Wednesday, 21 May 2014

What nobody is saying about the housing market...

Its seems incredible to me that amongst all the talk about the housing market by Mark Carney, George Osborne and the media, there is scarcely any mention of its connection with the money supply. As readers of this blog should know by now, new loans increase the money supply whist repayments of existing loans shrink it. In the UK, lending is dominated by the housing market. Far more money is lent for house purchasing than for business. Putting these facts together means that the total amount of money that circulates in the economy as a direct function of the state of the housing market. A housing boom corresponds to a growing money supply, whilst a bust would shrink the money supply, just like in 2008. We are now in a very unstable situation. If regulators succeed in bursting the current housing bubble it would either lead to an immediate recession (this is what a shrinking money supply does), or alternatively quantitative easing would have to start all over again.

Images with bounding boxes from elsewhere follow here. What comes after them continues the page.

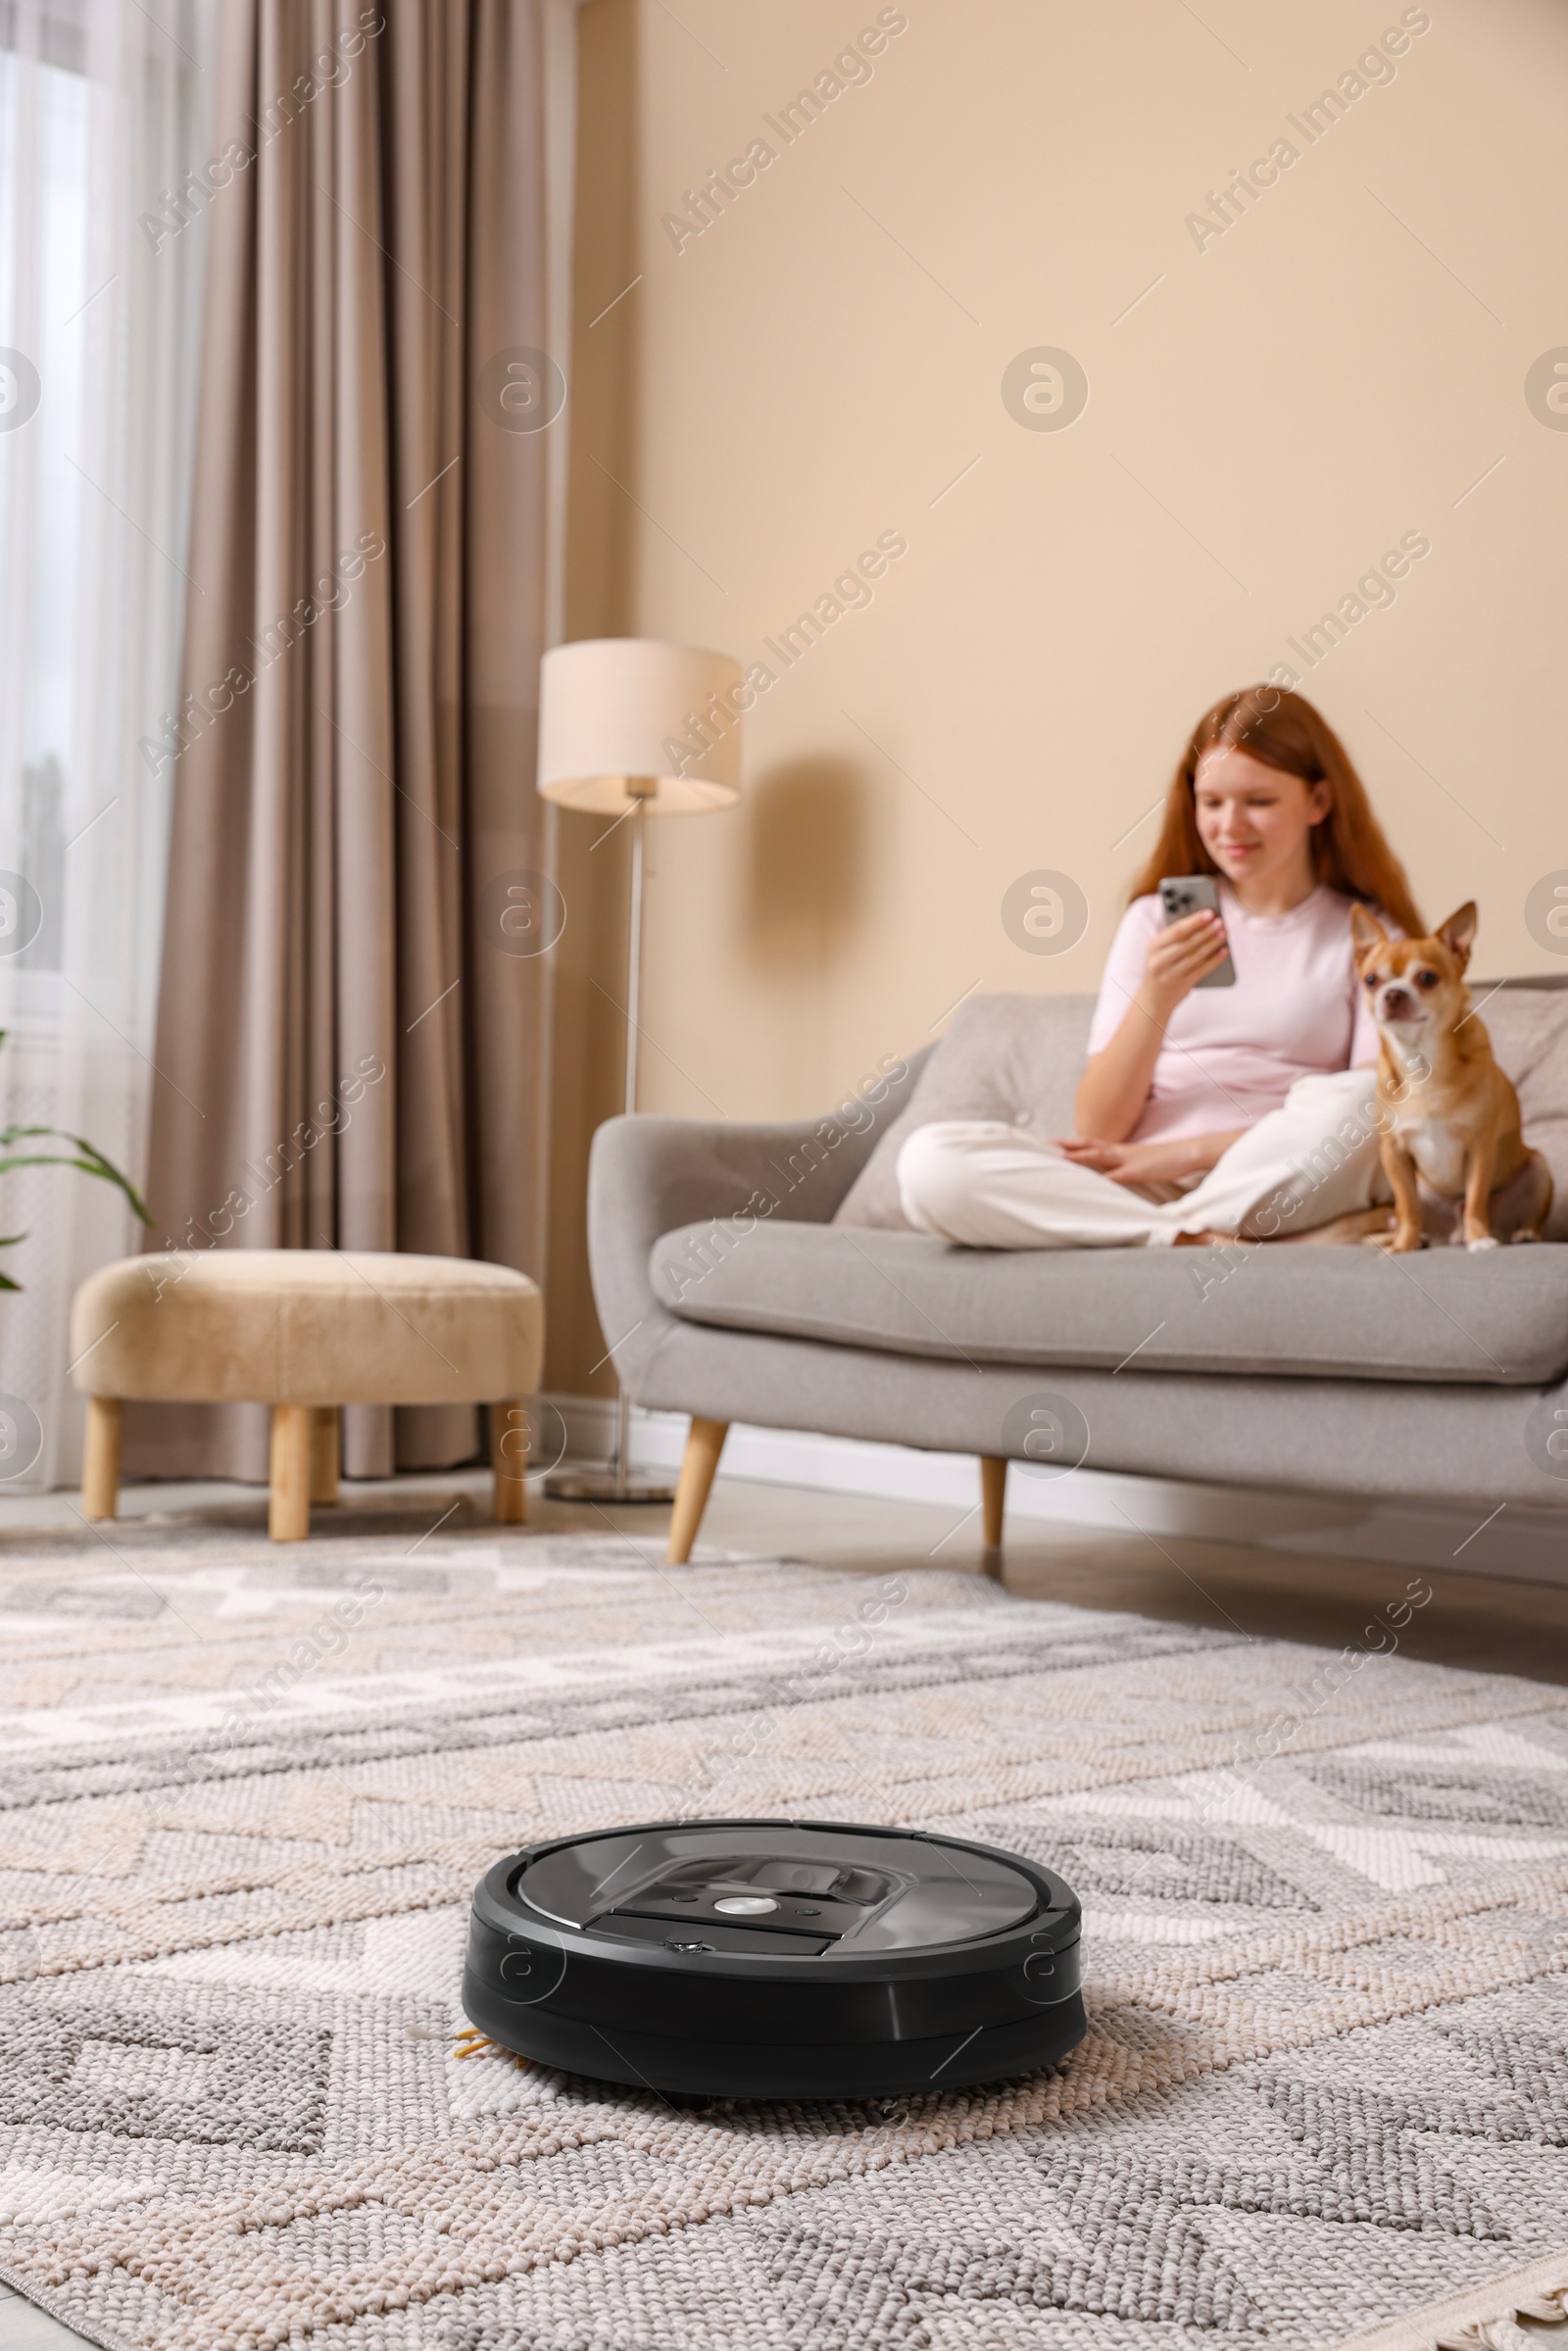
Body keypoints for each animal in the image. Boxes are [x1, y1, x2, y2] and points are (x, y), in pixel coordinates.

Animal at [1353, 898, 1560, 1250]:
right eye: (1371, 980)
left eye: (1427, 977)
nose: (1393, 993)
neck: (1422, 1062)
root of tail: (1451, 1235)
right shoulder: (1394, 1153)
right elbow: (1407, 1206)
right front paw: (1403, 1246)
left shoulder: (1480, 1146)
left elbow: (1476, 1198)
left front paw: (1480, 1240)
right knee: (1407, 1213)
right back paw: (1419, 1238)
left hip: (1538, 1168)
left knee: (1521, 1211)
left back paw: (1521, 1234)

With this precarious situation, why are the words "money supply" not on everybody's lips?

Sunday, 4 May 2014

Does a switch to full reserve banking equate to “banning banks”?

Ever since Martin Wolf came out in favour of full reserve banking, there have been several follow-up articles (1,2,3) in which the authors describe a move to full reserves as “banning banks”. I take issue with this...

When Dave Fishwick, made famous by the television series Bank of Dave, wanted to start his own bank, he was surprised to discover that his proposed business of taking people’s savings and lending that money to people that wanted to borrow it, was not allowed to be called a “bank”. I can sympathise with Dave because by almost any definition of the word bank you may find in a dictionary, his institution was most definitely a bank. It’s just that the financial regulators have an unreasonably pedantic definition of the word. Its as if the word “car” had been defined as a Volkswagen Golf, and any “vehicle” that wasn’t a VW Golf was barred from calling itself a car, and had to be advertised as a “motorised people transportation device”.

There are many precedents for dictionary definitions of words being different from that which pedantic lawyers would insist upon. For example, take Champagne and Velcro. Champagne is simply sparkling white wine, but woe betide you if you make some white sparkling wine outside the Champagne region of France and label your drink Champagne. Similarly with Velcro. If your “hook and loop material” was not made by Velcro Corp. and you describe it in your sales material as velcro, you will have a letter from their lawyers soon after.

So if you are a pedantic lawyer type, then yes, full reserve banking is indeed banning banks. But if you are a normal human being, armed with a normal dictionary, then full reserve banking does not involve banning banks. It's merely switching to a different model of bank, like a different model of car.